Makgoba: "Lambeth 1.10 should be taken in its totality. It declares that homophobia is sinful and that we should care for all. This part is not normally looked at. How do we care for those in South Africa pained by the fact that the country legislates for same sex union and for those who celebrate that legislation? We are a family under stress and strain. But the church has never been without its tensions."

When asked whether, if a majority of bishops supported the GFSA call to abide by doctrine in faith, order and practice, that would that be binding, Makgoba replied; "If a majority of bishops in a province were to support any call, they have to test that call at Provincial Synod, with bishops, clergy and laity, and then we can amend whatever we want to amend. Those dioceses and provinces which moved ahead in this matter (referring to the ordination of women to the priesthood) did not take a unilateral decision by the bishops, but the provincial synod took that decision. I want to underscore that we are forty-two autonomous provinces. Those decisions would not be taken here at Lambeth even if there was an alternative resolution. We would still need to take that to our provinces."

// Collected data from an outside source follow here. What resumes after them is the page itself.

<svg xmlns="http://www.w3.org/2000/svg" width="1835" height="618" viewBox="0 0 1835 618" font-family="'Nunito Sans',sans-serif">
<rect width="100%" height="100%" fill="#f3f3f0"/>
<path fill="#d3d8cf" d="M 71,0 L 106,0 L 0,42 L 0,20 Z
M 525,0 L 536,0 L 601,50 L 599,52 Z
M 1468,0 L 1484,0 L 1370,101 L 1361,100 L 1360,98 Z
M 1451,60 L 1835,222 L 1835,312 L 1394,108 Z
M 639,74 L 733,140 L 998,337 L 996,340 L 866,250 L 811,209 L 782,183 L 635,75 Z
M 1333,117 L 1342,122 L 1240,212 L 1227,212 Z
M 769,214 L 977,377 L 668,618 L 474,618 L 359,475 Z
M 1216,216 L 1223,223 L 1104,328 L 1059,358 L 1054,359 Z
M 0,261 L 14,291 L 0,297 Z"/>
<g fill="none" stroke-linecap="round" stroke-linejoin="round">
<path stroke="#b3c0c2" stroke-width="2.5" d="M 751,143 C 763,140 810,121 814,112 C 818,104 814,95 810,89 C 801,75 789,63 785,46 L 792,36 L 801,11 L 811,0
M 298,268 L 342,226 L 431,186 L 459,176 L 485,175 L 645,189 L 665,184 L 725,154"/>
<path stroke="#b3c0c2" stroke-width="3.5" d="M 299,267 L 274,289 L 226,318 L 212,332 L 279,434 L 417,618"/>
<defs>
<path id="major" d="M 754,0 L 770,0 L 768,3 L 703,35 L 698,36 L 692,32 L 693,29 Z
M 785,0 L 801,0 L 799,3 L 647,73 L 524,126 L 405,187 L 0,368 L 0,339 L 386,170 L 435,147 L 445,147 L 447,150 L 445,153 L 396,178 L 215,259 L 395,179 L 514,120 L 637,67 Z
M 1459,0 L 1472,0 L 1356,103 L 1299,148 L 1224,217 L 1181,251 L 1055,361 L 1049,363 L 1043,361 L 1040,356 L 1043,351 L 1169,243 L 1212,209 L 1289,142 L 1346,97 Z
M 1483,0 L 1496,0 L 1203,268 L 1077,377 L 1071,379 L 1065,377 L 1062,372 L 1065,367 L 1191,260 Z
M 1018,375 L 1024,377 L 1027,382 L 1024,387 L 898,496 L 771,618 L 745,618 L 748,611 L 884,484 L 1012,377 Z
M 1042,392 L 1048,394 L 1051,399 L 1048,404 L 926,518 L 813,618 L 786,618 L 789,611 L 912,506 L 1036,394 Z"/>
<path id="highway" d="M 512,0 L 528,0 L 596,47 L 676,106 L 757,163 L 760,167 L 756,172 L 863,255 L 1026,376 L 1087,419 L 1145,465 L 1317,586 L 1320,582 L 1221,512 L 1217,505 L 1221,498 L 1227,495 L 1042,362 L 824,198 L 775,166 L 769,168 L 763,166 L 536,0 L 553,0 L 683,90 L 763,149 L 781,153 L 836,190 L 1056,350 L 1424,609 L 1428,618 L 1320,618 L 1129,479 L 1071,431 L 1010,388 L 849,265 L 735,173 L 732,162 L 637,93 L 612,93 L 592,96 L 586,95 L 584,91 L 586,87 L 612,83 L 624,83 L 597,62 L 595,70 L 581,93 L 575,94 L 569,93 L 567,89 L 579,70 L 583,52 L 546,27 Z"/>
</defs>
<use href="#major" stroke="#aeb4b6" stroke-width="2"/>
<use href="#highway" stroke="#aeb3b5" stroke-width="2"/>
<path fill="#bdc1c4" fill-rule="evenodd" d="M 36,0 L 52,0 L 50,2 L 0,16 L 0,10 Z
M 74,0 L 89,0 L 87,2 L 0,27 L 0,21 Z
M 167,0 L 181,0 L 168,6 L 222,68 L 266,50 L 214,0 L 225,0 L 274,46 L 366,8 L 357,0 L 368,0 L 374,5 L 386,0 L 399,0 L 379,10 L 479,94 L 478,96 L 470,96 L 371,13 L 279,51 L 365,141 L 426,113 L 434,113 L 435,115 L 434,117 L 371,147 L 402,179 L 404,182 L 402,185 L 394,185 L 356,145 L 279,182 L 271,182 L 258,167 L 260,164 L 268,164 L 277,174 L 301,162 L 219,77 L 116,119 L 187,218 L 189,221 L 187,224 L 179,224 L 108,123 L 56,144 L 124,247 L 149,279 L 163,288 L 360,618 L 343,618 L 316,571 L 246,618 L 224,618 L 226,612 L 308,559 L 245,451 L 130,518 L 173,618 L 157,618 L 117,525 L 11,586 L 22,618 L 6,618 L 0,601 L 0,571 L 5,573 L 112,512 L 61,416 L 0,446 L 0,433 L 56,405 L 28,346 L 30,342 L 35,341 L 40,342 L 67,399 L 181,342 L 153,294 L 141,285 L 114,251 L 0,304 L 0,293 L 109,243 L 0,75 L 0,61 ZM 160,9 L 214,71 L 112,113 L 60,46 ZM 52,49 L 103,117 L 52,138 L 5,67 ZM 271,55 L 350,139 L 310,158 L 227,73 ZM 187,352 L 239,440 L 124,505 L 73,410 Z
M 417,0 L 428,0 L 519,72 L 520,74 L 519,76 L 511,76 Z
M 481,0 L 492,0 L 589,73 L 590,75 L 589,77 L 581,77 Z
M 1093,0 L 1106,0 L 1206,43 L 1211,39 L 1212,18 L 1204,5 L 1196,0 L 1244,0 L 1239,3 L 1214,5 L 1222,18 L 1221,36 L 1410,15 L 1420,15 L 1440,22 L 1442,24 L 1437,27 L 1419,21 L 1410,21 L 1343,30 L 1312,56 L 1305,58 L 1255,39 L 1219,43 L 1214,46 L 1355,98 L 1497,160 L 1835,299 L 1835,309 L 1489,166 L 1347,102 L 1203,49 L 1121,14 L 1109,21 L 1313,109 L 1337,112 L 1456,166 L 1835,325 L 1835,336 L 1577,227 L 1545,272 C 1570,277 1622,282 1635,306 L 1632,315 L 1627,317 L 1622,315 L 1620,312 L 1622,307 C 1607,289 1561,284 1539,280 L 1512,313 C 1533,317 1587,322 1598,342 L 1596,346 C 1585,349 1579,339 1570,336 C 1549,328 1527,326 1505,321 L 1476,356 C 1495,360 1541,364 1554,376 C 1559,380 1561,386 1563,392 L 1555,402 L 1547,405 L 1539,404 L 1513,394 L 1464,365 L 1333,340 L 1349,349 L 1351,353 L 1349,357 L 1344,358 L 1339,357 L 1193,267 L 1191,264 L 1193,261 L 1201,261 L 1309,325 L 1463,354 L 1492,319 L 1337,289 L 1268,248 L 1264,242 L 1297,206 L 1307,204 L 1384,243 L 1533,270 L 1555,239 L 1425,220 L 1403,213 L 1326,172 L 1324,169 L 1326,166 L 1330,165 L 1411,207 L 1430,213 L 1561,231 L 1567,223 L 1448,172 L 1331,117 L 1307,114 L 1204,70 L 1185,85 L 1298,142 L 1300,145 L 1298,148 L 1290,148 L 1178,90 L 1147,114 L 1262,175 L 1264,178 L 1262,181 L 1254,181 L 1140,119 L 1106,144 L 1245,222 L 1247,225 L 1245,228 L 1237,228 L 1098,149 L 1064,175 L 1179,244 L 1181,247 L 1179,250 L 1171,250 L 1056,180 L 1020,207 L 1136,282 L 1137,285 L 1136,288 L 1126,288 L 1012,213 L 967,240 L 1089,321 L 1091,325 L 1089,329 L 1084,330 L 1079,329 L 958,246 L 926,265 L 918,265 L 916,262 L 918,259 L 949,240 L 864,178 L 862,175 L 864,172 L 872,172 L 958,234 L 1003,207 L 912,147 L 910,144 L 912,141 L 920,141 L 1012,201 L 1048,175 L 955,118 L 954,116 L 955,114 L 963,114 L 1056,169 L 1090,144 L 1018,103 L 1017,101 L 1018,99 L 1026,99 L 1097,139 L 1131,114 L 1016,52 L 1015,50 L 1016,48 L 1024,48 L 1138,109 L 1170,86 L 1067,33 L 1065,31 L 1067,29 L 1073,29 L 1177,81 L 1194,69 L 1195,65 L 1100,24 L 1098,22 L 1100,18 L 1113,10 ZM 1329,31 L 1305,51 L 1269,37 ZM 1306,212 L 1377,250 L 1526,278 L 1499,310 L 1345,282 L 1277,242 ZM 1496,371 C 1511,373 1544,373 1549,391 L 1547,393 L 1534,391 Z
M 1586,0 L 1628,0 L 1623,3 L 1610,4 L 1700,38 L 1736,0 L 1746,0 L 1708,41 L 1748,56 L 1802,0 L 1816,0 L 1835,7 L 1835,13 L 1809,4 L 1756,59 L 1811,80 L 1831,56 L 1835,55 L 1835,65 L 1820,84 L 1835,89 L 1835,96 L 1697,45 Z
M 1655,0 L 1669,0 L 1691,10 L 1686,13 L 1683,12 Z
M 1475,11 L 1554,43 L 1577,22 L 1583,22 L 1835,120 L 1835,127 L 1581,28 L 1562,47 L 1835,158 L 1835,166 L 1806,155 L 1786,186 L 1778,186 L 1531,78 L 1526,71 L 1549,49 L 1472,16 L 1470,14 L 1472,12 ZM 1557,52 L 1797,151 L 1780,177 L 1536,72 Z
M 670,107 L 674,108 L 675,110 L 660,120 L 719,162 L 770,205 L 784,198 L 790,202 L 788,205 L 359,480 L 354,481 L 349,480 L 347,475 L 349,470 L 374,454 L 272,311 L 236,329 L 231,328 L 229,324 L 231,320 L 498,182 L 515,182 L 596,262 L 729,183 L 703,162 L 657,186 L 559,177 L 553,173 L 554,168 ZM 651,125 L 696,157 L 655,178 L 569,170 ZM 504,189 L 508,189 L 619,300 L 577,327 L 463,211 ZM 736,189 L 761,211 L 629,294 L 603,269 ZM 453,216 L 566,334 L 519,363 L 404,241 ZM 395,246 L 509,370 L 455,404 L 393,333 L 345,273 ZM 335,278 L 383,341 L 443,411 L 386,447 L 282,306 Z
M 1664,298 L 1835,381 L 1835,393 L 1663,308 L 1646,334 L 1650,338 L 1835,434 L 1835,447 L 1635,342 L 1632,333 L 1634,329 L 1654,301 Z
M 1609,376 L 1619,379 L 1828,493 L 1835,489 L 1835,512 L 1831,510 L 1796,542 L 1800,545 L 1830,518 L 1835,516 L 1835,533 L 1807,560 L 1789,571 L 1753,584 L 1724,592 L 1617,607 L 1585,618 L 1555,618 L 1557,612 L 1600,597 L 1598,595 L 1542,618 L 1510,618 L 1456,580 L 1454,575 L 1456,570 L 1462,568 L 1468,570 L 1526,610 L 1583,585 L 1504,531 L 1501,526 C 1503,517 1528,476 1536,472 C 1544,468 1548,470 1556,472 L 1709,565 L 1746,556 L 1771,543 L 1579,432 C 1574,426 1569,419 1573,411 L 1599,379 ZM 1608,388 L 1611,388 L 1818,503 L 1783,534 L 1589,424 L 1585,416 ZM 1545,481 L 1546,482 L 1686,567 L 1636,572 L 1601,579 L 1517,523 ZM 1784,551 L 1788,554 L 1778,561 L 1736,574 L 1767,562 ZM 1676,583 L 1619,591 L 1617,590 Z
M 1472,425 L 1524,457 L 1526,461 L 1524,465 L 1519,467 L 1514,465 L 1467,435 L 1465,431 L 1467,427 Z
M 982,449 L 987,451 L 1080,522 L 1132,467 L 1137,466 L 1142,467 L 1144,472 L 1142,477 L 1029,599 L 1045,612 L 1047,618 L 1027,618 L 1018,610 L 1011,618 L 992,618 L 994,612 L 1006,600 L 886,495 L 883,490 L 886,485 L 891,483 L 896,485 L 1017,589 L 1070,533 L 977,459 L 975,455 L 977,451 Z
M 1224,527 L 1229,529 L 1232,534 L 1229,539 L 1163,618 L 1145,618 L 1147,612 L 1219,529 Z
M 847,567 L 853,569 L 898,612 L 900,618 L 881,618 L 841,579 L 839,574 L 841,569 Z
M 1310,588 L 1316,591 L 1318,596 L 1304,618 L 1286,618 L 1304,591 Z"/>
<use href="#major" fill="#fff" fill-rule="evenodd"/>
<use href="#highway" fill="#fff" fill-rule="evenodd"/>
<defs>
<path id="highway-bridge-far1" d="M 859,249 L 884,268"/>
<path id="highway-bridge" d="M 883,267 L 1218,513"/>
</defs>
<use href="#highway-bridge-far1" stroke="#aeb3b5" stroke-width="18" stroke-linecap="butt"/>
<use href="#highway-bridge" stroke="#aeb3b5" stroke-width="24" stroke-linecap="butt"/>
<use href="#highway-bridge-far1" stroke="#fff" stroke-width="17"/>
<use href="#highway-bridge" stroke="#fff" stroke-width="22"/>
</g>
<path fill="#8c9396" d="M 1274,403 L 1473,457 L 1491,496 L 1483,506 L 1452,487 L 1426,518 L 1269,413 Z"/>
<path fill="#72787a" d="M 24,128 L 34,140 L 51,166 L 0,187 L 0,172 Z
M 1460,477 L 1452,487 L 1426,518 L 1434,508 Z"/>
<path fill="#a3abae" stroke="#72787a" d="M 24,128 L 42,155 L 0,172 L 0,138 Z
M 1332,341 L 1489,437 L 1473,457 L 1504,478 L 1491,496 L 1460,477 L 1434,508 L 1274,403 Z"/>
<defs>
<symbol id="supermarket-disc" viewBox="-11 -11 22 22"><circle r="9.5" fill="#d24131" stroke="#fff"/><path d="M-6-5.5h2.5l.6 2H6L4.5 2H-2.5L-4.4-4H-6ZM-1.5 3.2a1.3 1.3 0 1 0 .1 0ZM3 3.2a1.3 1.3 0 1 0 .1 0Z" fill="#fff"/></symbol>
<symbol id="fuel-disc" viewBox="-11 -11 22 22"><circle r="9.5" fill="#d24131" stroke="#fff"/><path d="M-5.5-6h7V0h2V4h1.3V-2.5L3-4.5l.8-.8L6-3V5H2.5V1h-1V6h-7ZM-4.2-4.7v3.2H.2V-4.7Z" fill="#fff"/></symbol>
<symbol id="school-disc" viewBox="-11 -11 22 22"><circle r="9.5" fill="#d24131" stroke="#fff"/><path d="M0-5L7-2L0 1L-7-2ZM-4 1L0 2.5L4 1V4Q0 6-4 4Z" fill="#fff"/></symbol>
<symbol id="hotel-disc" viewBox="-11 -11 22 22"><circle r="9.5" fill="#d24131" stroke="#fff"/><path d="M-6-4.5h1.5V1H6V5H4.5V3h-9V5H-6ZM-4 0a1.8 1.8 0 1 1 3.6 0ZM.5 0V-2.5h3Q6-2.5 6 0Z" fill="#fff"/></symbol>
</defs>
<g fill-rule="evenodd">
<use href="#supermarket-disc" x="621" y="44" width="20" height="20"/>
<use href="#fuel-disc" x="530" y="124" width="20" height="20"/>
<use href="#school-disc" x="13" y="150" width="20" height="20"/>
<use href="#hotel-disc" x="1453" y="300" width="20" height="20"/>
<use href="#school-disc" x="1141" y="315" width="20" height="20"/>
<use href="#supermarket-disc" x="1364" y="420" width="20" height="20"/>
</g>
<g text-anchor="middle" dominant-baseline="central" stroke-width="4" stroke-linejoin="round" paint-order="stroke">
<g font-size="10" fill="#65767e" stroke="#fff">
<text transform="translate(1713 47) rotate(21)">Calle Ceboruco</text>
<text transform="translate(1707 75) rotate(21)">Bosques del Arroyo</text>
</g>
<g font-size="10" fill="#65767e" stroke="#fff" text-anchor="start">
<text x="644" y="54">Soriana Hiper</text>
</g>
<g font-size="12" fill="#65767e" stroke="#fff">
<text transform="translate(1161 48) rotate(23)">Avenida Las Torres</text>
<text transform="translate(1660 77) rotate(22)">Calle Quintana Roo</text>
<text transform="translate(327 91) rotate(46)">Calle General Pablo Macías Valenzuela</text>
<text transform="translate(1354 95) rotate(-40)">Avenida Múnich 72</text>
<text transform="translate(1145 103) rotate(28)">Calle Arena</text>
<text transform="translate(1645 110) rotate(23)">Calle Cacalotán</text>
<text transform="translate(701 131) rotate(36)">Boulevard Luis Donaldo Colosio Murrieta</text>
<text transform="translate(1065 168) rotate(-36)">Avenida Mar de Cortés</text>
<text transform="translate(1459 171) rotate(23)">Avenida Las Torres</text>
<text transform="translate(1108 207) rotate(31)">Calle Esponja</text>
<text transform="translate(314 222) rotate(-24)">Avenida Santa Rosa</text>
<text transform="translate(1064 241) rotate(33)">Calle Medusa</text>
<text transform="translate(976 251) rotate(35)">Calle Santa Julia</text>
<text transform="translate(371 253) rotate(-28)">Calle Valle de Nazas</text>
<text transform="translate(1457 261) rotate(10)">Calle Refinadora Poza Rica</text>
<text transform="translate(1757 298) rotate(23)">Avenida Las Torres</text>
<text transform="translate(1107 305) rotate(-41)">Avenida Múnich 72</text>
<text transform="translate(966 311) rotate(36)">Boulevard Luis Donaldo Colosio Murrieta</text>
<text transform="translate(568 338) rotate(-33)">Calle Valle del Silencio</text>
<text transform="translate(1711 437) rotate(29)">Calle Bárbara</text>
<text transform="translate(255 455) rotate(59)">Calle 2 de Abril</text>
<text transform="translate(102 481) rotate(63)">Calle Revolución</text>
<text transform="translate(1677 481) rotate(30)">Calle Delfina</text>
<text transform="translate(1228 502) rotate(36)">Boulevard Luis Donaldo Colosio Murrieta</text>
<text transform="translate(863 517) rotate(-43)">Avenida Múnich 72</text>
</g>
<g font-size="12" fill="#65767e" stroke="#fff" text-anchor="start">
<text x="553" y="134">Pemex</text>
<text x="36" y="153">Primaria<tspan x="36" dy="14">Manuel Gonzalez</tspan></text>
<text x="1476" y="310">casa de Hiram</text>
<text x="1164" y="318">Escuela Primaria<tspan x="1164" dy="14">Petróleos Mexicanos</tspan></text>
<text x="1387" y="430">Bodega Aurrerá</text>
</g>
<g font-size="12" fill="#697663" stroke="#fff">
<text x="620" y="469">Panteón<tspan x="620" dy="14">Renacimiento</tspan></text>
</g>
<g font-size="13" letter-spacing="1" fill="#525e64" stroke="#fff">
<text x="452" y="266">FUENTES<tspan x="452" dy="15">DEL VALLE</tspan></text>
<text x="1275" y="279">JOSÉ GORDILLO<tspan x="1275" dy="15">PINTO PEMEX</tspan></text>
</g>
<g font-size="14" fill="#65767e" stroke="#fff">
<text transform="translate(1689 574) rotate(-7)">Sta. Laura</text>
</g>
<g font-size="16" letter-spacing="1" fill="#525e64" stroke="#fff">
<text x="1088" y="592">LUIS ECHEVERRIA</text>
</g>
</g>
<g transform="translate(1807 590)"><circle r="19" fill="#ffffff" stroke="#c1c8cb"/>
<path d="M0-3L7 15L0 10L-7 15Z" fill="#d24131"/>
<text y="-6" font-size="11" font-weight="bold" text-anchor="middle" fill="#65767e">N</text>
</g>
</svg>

Andrew Brown of the Religion Media Centre said, it (1:10) did not seem very friendly to the gay community in 1998. That was 24 years ago, has anybody changed their minds since then?

Makgoba: "Some people have changed their minds; others have dug in their heels. God has not finished with us and his revelation is ongoing. We will keep on understanding each other differently."

Same-sex issues have driven this 15th Lambeth Conference, and the hope that "bigger issues" of climate change, persecution, poverty, war and inequality would dominate the conference has not materialized. Some 57 South Sudanese bishops led by Archbishop Justin Badi have put Lambeth 1:10 on the front burner where it has simmered throughout the 10-day conference. Archbishop Justin Welby just wishes it would all go away.

But his refusal to call sex outside of marriage between a man and a woman sin, has blotted his copybook with orthodox Anglicans in the Global South.

His comment to the London Times, "I will not punish churches for conducting gay marriages" publicly affirmed that "gay marriage" is not sin despite the fact that in a letter he confirmed to bishops that the validity of Resolution 1.10 from the 1998 Lambeth Conference - which said that marriage was 'between a man and a woman', and that same-sex relationships were unscriptural - was 'not in doubt'.

In a private letter to the lesbian humanist TV personality Sandi Toksvig which she made public on Twitter, Welby also said that "the Church of England vigorously opposes 'conversion therapy'" But the gay lobby does not acknowledge that the historic cases of such therapy which they cite as 'harmful' was medical therapy carried out by doctors, not the counselling talk therapy now offered by trained professionals.

As one astute observer noted; "So where does that leave people with unwanted same sex attraction who want to be faithful to Christ and deal with this temptation? It condemns them to sin."